Saturday, June 11, 2011

Clustering as compression

(this is part of an occasional series of essays on clustering: for all posts in this topic, click here)
Numquam ponenda est pluralitas sine necessitate.
    -- Plurality must never be posited without necessity -- William of Ockham.

Clustering as compression generalizes mixture model clustering, as well as distance based methods. The central idea in this view of clustering is Occam's razor. Can you express the data as concisely as possible in a lossy manner ?

The devil in the details here is the definition of "concisely". There are two different notions of bounded space that are common, but they are actually not that different.
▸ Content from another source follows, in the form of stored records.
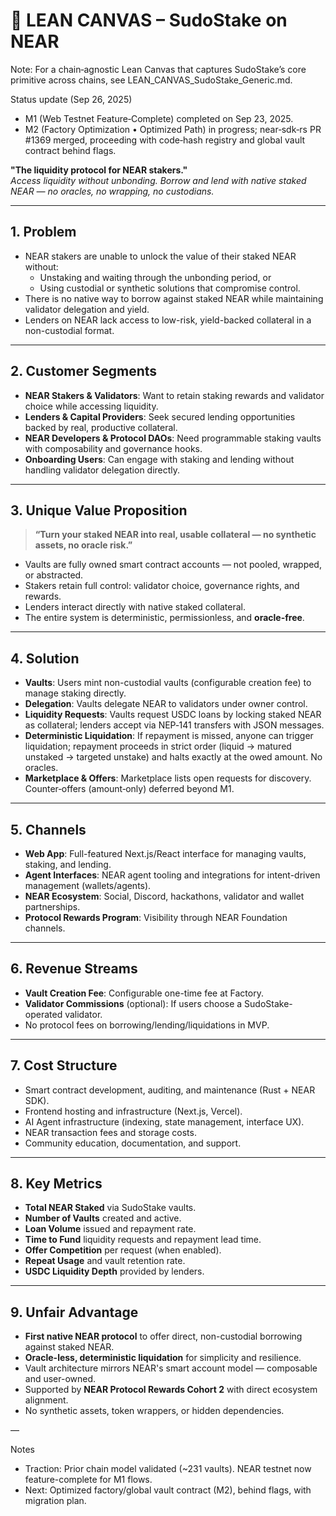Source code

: # 🧩 LEAN CANVAS – SudoStake on NEAR

Note: For a chain‑agnostic Lean Canvas that captures SudoStake’s core primitive across chains, see LEAN_CANVAS_SudoStake_Generic.md.

Status update (Sep 26, 2025)
- M1 (Web Testnet Feature‑Complete) completed on Sep 23, 2025.
- M2 (Factory Optimization • Optimized Path) in progress; near‑sdk‑rs PR #1369 merged, proceeding with code‑hash registry and global vault contract behind flags.

**"The liquidity protocol for NEAR stakers."**  
*Access liquidity without unbonding. Borrow and lend with native staked NEAR — no oracles, no wrapping, no custodians.*

---

## 1. Problem

- NEAR stakers are unable to unlock the value of their staked NEAR without:
  - Unstaking and waiting through the unbonding period, or  
  - Using custodial or synthetic solutions that compromise control.
- There is no native way to borrow against staked NEAR while maintaining validator delegation and yield.
- Lenders on NEAR lack access to low-risk, yield-backed collateral in a non-custodial format.

---

## 2. Customer Segments

- **NEAR Stakers & Validators**: Want to retain staking rewards and validator choice while accessing liquidity.
- **Lenders & Capital Providers**: Seek secured lending opportunities backed by real, productive collateral.
- **NEAR Developers & Protocol DAOs**: Need programmable staking vaults with composability and governance hooks.
- **Onboarding Users**: Can engage with staking and lending without handling validator delegation directly.

---

## 3. Unique Value Proposition

> **“Turn your staked NEAR into real, usable collateral — no synthetic assets, no oracle risk.”**

- Vaults are fully owned smart contract accounts — not pooled, wrapped, or abstracted.
- Stakers retain full control: validator choice, governance rights, and rewards.
- Lenders interact directly with native staked collateral.
- The entire system is deterministic, permissionless, and **oracle-free**.

---

## 4. Solution

- **Vaults**: Users mint non-custodial vaults (configurable creation fee) to manage staking directly.
- **Delegation**: Vaults delegate NEAR to validators under owner control.
- **Liquidity Requests**: Vaults request USDC loans by locking staked NEAR as collateral; lenders accept via NEP‑141 transfers with JSON messages.
- **Deterministic Liquidation**: If repayment is missed, anyone can trigger liquidation; repayment proceeds in strict order (liquid → matured unstaked → targeted unstake) and halts exactly at the owed amount. No oracles.
- **Marketplace & Offers**: Marketplace lists open requests for discovery. Counter‑offers (amount‑only) deferred beyond M1.

---

## 5. Channels

- **Web App**: Full-featured Next.js/React interface for managing vaults, staking, and lending.
- **Agent Interfaces**: NEAR agent tooling and integrations for intent-driven management (wallets/agents).
- **NEAR Ecosystem**: Social, Discord, hackathons, validator and wallet partnerships.
- **Protocol Rewards Program**: Visibility through NEAR Foundation channels.

---

## 6. Revenue Streams

- **Vault Creation Fee**: Configurable one-time fee at Factory.
- **Validator Commissions** (optional): If users choose a SudoStake-operated validator.
- No protocol fees on borrowing/lending/liquidations in MVP.

---

## 7. Cost Structure

- Smart contract development, auditing, and maintenance (Rust + NEAR SDK).
- Frontend hosting and infrastructure (Next.js, Vercel).
- AI Agent infrastructure (indexing, state management, interface UX).
- NEAR transaction fees and storage costs.
- Community education, documentation, and support.

---

## 8. Key Metrics

- **Total NEAR Staked** via SudoStake vaults.
- **Number of Vaults** created and active.
- **Loan Volume** issued and repayment rate.
- **Time to Fund** liquidity requests and repayment lead time.
- **Offer Competition** per request (when enabled).
- **Repeat Usage** and vault retention rate.
- **USDC Liquidity Depth** provided by lenders.

---

## 9. Unfair Advantage

- **First native NEAR protocol** to offer direct, non-custodial borrowing against staked NEAR.
- **Oracle-less, deterministic liquidation** for simplicity and resilience.
- Vault architecture mirrors NEAR's smart account model — composable and user-owned.
- Supported by **NEAR Protocol Rewards Cohort 2** with direct ecosystem alignment.
- No synthetic assets, token wrappers, or hidden dependencies.

—

Notes
- Traction: Prior chain model validated (~231 vaults). NEAR testnet now feature-complete for M1 flows.
- Next: Optimized factory/global vault contract (M2), behind flags, with migration plan.
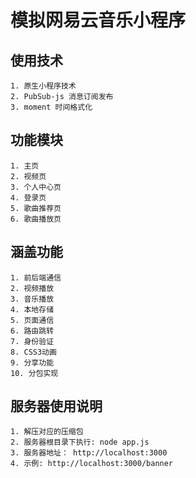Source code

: # 模拟网易云音乐小程序
## 使用技术
    1. 原生小程序技术
    2. PubSub-js 消息订阅发布
    3. moment 时间格式化
## 功能模块
    1. 主页
    2. 视频页
    3. 个人中心页
    4. 登录页
    5. 歌曲推荐页
    6. 歌曲播放页
## 涵盖功能
    1. 前后端通信
    2. 视频播放
    3. 音乐播放
    4. 本地存储
    5. 页面通信
    6. 路由跳转
    7. 身份验证
    8. CSS3动画
    9. 分享功能
    10. 分包实现
## 服务器使用说明
    1. 解压对应的压缩包
    2. 服务器根目录下执行: node app.js
    3. 服务器地址： http://localhost:3000
    4. 示例: http://localhost:3000/banner
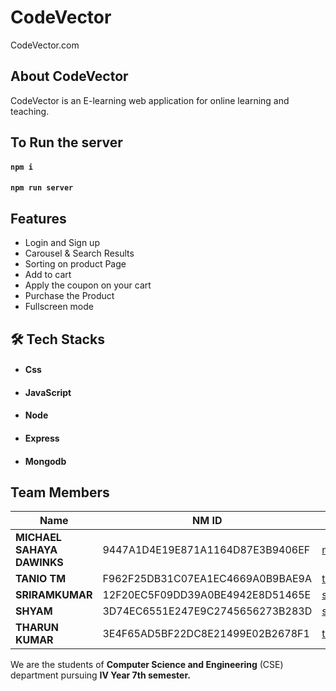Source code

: # CodeVector

CodeVector.com

## About CodeVector
CodeVector is an E-learning web application for online learning and teaching.

## To Run the server 

#### `npm i`
#### `npm run server`

## Features

- Login and Sign up
- Carousel & Search Results
- Sorting on product Page
- Add to cart
- Apply the coupon on your cart 
- Purchase the Product
- Fullscreen mode

## 🛠 Tech Stacks
- #### Css
- #### JavaScript
- #### Node
- #### Express
- #### Mongodb
  
## Team Members

| Name | NM ID | Email Address | AU ID |
|------|-------|---------------|--------|
| **MICHAEL SAHAYA DAWINKS** | 9447A1D4E19E871A1164D87E3B9406EF | micheal.dawinks@gmail.com | AU412721104026 |
| **TANIO TM** | F962F25DB31C07EA1EC4669A0B9BAE9A | taniotm2003@gmail.com | AU412721104052 |
| **SRIRAMKUMAR** | 12F20EC5F09DD39A0BE4942E8D51465E | sriramkumar03112003@gmail.com | AU412721104049 |
| **SHYAM** | 3D74EC6551E247E9C2745656273B283D | shyamviji2004@gmail.com | AU412721104045 |
| **THARUN KUMAR** | 3E4F65AD5BF22DC8E21499E02B2678F1 | tharunhavoc003@gmail.com | AU412721104053 |

We are the students of **Computer Science and Engineering** (CSE) department pursuing **IV Year 7th semester.**

<!-- ## Screenshots :-
![frontpage]() -->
The information-theoretic approach.

The information theoretic approach dates back to Shannon. Consider sending information across a pipe.  How big on average does the pipe need to be in order to transmit the information ? One of Shannon's celebrated results is that this can be quantified by the mutual information of the channel, or the amount of shared information contained between the input and output. 

Thinking of mutual information as a measure of space is quite easy once you get used to it. It's helpful to consider the boundary cases. If the channel merely outputs a random flip of  the input, then the output has no information about the input and the mutual information is zero, corresponding to the idea you don't need to transmit much information through the channel.

On the other hand, if the output is a deterministic function of the input, then the mutual information of the channel equals the entropy of the source, corresponding to the idea that the channel needs to send over a complete description of the input to compute the output correctly.

What does this have to do with clustering ?  Think of the channel as the process by which the input points are mapped to clusters. In particular, the channel can be encoded by the conditional probability $p(t | x)$ of assigning a point x to cluster t. Once we have that, the mutual information $I(T;X)$ between the set of clusters T and the set of point X measures how concisely T represents X.

There's an intuitive explanation for this as well. Suppose that points were assigned to exactly one cluster each. Then I(T;X) equals the entropy of T, which is just the average number of bits needed to write down a description of T.

But what about the quality of the embedding ? Given some distance function on the input and output domains, you can compute the expected error as the sum of p(t | x) p(x) d(x,t) over all x,t. The study of how this varies with I(T;X) yields what's known in information theory as rate-distortion theory, and for an appropriate choice of the distance measure $d$ leads to the well known Information Bottleneck Method

Kolmogorov complexity.

The second approach takes the Kolmogorov view: that compactness of description can be expressed as the size of the smallest program expressing the data.  In many ways, the Kolmogorov complexity of a string serves as a point-wise proxy for entropy, and the equivalent of mutual information can be defined as well (for more on this, see the note by Grunwald and Vitanyi)

While the rate-distortion framework can be extended to the Kolmogorov setting, it's a lot more technical, and is hard to explain in a short note such as this. An easier application of the Kolmogorov method is due to Cilibrasi and Vitanyi, who showed how to do clustering by defining a distance metric based on compression (roughly, as the complement of a normalized mutual information), and then doing hierarchical clustering.

In summary, the main value of the compression-based viewpoint is the idea of a space-quality tradeoff, as opposed to a more artificial k vs quality tradeoff.  What's nice about the information-theoretic approach is that the units for space and quality are the same, and so you don't need ugly balancing constants to compare them.

p.s There are those who might argue that the information-theoretic view of clustering is merely a kind of mixture density estimation. In a sense, this is true: specifically, the information bottleneck method can be viewed as estimating a mixture of multinomials if we reinterpret the Kullback-Leibler divergence as the associated Bregman divergence for the multinomial family . This in turn connects to methods like LDA and probabilistic PCA. However, I'd argue that the viewpoint of compression is quite different, even though the end-result looks similar, and it's the viewpoint that's valuable here.